** What to do **
Go through the records and count every line that holds "with". Only the number belongs in the reply.

──────── Supplied data

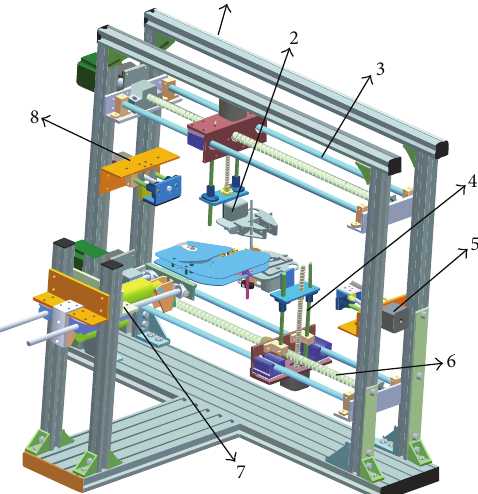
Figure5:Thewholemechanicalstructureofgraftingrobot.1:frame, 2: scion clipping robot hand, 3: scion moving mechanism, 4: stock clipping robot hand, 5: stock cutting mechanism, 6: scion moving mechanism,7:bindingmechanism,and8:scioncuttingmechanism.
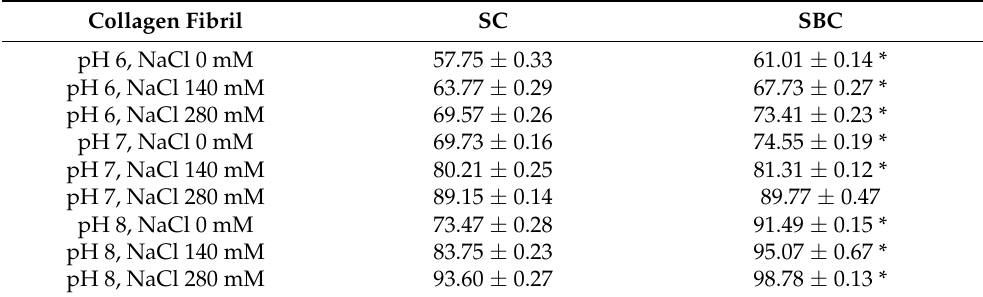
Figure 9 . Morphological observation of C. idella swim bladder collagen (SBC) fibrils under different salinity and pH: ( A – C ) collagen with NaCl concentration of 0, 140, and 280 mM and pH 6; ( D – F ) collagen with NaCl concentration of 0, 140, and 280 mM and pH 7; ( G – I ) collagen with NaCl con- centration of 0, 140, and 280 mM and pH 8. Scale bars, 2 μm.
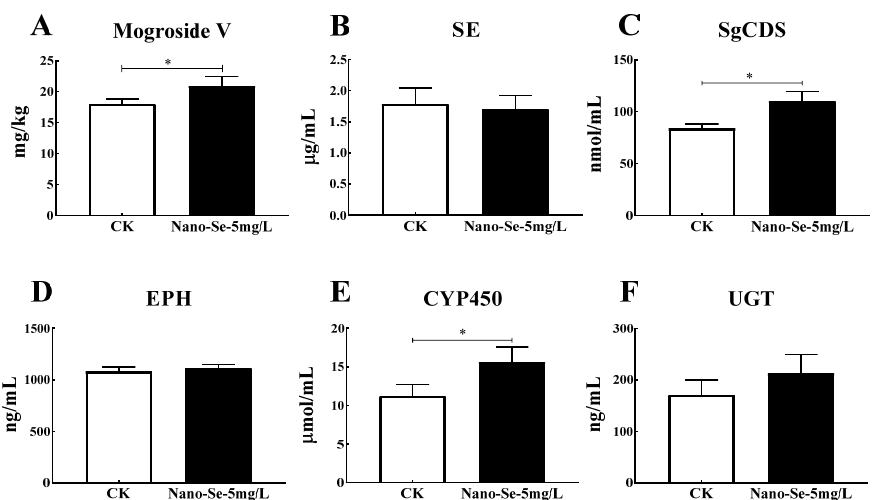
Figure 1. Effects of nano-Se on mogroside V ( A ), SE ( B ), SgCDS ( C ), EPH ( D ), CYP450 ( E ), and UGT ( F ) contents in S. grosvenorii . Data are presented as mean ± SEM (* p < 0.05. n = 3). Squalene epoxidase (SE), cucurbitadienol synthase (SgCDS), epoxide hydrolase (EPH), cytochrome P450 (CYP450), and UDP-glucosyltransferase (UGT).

────────────────
──────── Supplied data

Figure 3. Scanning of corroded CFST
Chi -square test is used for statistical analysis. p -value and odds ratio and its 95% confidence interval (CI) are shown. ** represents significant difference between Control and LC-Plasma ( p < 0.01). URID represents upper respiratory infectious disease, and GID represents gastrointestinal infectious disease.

────────────────
──────── Supplied data

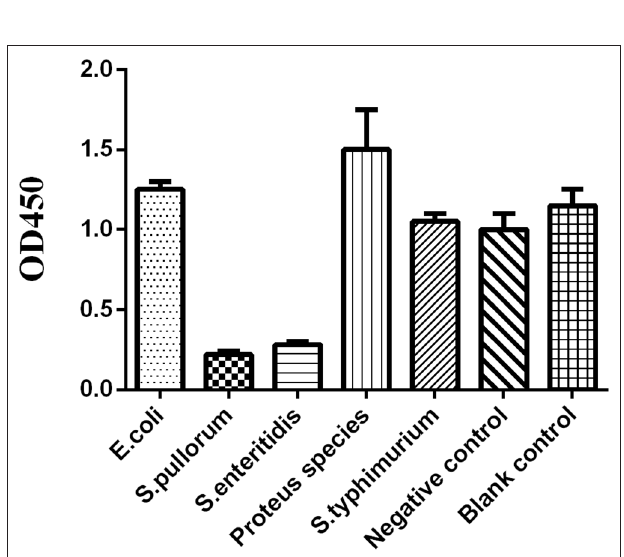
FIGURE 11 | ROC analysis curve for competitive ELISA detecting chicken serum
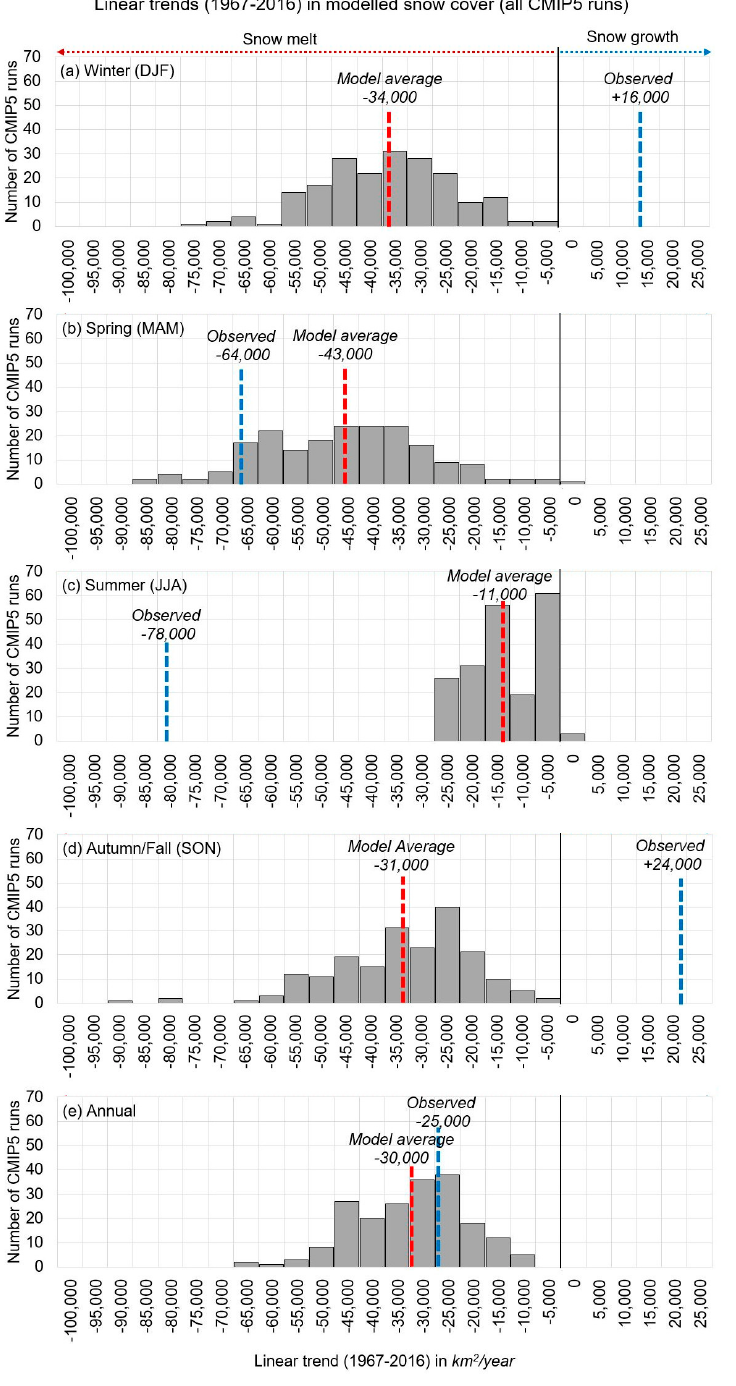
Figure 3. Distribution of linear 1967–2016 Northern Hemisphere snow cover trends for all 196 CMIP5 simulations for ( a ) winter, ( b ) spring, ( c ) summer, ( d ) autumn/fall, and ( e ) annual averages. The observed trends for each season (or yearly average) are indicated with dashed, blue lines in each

────────────────

** Problem solution **
2